Problem set -
• 1. In the baicalin text, how many fecal specimens were collected, and from whom?
• 2. Print the part of the baicalin text between "Azelastine, histamine, and" and "24 h at 4 °C.", inclusive.

Study text -
Therefore, to investigate the relationship between the metabolites of baicalin and their pharmacological effects, we isolated baicalin from SB, indentified its metabolites by human fecal microflora, and investigated their inhibitory effect in experimental scratching behavior induced by histamine or compound 48/80 in mice. To understand the role of intestinal microflora in their anti-scratching behavioral effect, we also investigated their inhibitory effects in antibiotics-treated mice.

Materials and methods

Drugs and chemicals

Azelastine, histamine, and compound 48/80 were purchased from Sigma Chemical Co (St Louis, MO, USA). Baicalin (purity, >95%) was purified from the rhizome of Scutellaria baicalensis according to the previously reported methods of Takido et al18.

Metabolism of baicalin by human intestinal microflora

Five fecal specimens (each, about 30 g) from human males in their twenties were collected, and then mixed and suspended with cold 270 mL saline according to a previous method19. The fecal suspension was centrifuged at 100×g for 5 min. The supernatant was then centrifuged at 10 000×g for 20 min. The resulting precipitates (about 3 g) were used as a metabolic enzyme source for the assay of enzyme activity. The preparation and assay of the enzyme source were performed within 24 h at 4 °C.

To identify the metabolites of baicalin by human intestinal bacteria, the reaction mixture contained 100 mg of baicalin and 2.5 g fresh human feces in a final volume of 100 mL of anaerobic dilution medium. The mixture was incubated at 37 °C for 20 h. An aliquot (1 mL) of the reaction mixture was periodically extracted with ethyl acetate, concentrated, dissolved in MeOH, and their metabolites were analyzed by LC-MS/MS [Agilent 1200 series LC-MS/MS system consisting of a quaternary pump, a vacuum degasser, an autosampler, a thermostat column compartment, a diode array detector, and an Agilent G6410 triple quadrupole mass spectrometer with an electro spray ionization (ESI) source]: column, ZORBAX Extend C18 (100 mm×2.1 mm id, 1.8 μm, Agilent); elution solvent, a linear-gradient applied by 5% solvent A to 95% B for 13 min (solvent A-0.1% aqueous formic acid and solvent B-acetonitrile); and elution rate, 0.3 mL/min. Mass spectra was acquired in ESI mode using nitrogen gas at a temperature of 350 °C, flow rate of 10 L/min, nebulizer pressure of 45 psi, quadrupole temperature of 30 °C, and capillary voltage of 4000 V. The mass spectrometer was operated in positive mode with multiple reaction monitoring (MRM). The instrument was controlled and data were processed by Agilent MassHunter workstation software (Rev B.01.00).

(Collected data entries)
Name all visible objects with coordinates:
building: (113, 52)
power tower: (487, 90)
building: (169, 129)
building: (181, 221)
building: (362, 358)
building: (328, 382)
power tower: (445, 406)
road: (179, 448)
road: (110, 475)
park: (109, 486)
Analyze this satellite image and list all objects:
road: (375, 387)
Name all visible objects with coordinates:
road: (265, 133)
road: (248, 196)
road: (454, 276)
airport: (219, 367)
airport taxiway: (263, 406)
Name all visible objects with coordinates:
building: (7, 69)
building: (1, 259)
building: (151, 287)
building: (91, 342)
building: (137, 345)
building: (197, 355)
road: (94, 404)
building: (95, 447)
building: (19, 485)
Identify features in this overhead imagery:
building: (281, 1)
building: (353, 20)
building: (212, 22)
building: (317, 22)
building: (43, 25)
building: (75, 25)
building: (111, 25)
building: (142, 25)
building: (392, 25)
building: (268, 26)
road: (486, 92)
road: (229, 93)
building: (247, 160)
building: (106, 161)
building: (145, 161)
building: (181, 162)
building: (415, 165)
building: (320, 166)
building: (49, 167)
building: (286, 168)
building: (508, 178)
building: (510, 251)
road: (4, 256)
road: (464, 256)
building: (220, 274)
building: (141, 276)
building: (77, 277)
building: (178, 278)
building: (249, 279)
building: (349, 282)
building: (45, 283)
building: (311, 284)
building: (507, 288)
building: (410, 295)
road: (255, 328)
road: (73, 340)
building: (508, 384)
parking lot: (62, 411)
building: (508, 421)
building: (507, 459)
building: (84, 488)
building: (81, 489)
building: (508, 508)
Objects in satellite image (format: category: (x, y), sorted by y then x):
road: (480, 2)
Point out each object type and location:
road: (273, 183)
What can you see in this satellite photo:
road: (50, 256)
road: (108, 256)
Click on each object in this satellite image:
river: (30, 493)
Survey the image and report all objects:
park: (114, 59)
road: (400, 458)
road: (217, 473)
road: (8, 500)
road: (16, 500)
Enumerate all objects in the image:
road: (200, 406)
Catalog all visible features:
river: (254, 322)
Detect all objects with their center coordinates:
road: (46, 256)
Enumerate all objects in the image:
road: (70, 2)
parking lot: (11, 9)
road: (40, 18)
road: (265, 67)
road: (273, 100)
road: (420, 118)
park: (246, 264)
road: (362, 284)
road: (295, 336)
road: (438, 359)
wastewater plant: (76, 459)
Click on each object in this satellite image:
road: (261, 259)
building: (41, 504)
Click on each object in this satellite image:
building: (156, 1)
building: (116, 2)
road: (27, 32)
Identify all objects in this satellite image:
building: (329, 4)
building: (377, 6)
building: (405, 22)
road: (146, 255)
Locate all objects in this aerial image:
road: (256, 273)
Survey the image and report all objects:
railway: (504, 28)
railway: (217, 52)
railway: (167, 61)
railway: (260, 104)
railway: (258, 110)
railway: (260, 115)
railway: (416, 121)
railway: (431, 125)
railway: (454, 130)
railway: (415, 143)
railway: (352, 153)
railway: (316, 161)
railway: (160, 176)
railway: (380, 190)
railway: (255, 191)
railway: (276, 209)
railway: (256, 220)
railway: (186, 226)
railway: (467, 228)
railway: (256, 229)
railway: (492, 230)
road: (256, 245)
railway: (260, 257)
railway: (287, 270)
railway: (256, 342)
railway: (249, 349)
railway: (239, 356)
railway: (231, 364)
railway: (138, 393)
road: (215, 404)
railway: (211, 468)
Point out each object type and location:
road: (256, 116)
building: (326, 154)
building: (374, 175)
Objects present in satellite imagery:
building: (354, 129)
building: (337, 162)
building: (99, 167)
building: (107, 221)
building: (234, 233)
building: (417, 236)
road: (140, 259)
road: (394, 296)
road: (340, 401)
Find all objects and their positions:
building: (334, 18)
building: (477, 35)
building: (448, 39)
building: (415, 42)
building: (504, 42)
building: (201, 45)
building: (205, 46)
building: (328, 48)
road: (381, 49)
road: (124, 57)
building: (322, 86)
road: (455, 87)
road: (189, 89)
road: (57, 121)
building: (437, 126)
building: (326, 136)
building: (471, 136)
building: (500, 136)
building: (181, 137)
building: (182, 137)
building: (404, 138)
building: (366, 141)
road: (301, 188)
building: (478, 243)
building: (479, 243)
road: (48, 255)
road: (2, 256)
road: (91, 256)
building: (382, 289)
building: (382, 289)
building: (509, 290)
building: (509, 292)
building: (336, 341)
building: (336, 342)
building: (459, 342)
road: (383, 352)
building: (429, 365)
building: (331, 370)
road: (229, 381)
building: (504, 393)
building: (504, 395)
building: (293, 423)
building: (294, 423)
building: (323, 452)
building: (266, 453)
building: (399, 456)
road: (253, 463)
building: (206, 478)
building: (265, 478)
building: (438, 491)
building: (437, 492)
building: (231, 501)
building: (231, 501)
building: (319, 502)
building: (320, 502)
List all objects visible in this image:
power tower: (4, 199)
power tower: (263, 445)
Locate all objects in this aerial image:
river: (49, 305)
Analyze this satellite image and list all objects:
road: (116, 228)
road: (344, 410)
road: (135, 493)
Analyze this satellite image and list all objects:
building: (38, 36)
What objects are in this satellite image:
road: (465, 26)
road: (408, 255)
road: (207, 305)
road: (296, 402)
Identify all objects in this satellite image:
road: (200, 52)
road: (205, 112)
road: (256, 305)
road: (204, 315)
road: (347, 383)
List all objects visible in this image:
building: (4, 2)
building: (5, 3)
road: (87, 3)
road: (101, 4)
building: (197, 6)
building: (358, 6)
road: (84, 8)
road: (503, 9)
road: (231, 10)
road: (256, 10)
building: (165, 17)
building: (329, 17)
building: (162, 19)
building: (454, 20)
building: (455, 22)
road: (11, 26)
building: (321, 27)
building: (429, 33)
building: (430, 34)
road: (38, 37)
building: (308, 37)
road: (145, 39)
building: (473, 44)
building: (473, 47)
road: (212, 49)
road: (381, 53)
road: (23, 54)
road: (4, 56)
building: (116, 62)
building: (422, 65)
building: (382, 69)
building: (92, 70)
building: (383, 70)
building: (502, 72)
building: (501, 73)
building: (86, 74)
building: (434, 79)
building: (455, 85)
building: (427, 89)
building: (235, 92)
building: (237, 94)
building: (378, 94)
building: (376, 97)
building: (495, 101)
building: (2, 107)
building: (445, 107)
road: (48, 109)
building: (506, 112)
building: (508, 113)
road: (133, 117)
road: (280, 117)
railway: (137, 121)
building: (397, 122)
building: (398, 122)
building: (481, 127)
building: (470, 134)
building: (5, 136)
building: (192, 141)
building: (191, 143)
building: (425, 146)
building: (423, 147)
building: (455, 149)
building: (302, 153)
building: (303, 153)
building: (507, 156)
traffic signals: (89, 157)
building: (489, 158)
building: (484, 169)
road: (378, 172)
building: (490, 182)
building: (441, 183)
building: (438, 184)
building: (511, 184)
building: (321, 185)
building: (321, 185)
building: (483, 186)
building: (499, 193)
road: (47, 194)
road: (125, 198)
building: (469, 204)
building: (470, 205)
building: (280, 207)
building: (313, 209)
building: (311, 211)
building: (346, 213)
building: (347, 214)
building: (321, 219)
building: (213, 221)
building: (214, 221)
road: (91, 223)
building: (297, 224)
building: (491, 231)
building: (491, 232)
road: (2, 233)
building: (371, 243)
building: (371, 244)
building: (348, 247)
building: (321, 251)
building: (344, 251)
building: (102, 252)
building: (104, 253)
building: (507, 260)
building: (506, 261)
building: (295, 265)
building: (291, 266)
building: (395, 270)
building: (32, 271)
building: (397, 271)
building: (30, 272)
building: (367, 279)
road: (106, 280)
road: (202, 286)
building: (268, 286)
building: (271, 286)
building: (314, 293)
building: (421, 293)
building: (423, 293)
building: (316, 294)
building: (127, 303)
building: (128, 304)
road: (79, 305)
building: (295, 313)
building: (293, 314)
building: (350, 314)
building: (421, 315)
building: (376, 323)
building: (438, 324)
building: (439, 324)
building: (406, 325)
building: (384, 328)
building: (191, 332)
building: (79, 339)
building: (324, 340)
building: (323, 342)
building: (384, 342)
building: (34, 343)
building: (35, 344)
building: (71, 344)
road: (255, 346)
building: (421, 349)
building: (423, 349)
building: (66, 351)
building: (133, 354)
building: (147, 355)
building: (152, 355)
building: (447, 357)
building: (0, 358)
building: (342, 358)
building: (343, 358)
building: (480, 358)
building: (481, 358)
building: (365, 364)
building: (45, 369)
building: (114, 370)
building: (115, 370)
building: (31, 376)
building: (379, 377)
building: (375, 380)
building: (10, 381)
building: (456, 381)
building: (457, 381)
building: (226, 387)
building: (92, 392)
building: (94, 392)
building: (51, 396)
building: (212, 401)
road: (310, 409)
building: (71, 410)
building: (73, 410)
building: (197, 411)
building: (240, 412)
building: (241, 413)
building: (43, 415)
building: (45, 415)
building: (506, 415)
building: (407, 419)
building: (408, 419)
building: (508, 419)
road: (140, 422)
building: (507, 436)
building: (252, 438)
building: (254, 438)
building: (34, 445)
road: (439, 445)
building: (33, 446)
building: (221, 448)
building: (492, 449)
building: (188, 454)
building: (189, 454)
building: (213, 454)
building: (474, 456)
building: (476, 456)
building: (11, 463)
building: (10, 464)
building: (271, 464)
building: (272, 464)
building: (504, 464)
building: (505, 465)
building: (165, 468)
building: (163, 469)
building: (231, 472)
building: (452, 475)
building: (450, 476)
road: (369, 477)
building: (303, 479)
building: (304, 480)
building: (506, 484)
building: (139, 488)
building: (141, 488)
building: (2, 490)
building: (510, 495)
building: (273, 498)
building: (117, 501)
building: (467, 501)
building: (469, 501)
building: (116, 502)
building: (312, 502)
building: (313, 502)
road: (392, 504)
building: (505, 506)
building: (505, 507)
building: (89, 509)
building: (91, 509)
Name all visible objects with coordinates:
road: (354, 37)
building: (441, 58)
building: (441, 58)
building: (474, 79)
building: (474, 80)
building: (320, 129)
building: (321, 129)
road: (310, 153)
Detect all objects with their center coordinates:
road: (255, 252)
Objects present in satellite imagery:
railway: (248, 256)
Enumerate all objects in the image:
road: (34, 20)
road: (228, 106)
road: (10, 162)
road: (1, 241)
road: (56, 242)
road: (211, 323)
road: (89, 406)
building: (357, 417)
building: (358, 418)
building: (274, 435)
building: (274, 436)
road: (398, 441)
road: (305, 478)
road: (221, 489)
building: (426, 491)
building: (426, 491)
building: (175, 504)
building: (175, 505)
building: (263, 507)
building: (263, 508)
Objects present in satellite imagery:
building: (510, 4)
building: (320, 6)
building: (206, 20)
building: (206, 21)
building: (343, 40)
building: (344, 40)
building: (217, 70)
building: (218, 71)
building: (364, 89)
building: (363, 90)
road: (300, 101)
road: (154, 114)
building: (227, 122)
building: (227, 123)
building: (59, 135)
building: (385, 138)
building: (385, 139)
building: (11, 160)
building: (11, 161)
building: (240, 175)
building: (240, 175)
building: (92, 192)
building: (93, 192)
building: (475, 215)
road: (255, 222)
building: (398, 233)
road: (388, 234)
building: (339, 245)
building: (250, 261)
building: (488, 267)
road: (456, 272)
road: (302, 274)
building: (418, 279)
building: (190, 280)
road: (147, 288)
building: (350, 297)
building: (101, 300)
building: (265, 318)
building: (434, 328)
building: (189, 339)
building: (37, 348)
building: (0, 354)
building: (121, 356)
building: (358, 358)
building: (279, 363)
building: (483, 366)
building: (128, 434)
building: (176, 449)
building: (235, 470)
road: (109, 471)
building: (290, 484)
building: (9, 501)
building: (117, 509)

Solutions for each task -
• 1. Five fecal specimens were collected from human males in their twenties.

• 2.
Azelastine, histamine, and compound 48/80 were purchased from Sigma Chemical Co (St Louis, MO, USA). Baicalin (purity, >95%) was purified from the rhizome of Scutellaria baicalensis according to the previously reported methods of Takido et al18.

Metabolism of baicalin by human intestinal microflora

Five fecal specimens (each, about 30 g) from human males in their twenties were collected, and then mixed and suspended with cold 270 mL saline according to a previous method19. The fecal suspension was centrifuged at 100×g for 5 min. The supernatant was then centrifuged at 10 000×g for 20 min. The resulting precipitates (about 3 g) were used as a metabolic enzyme source for the assay of enzyme activity. The preparation and assay of the enzyme source were performed within 24 h at 4 °C.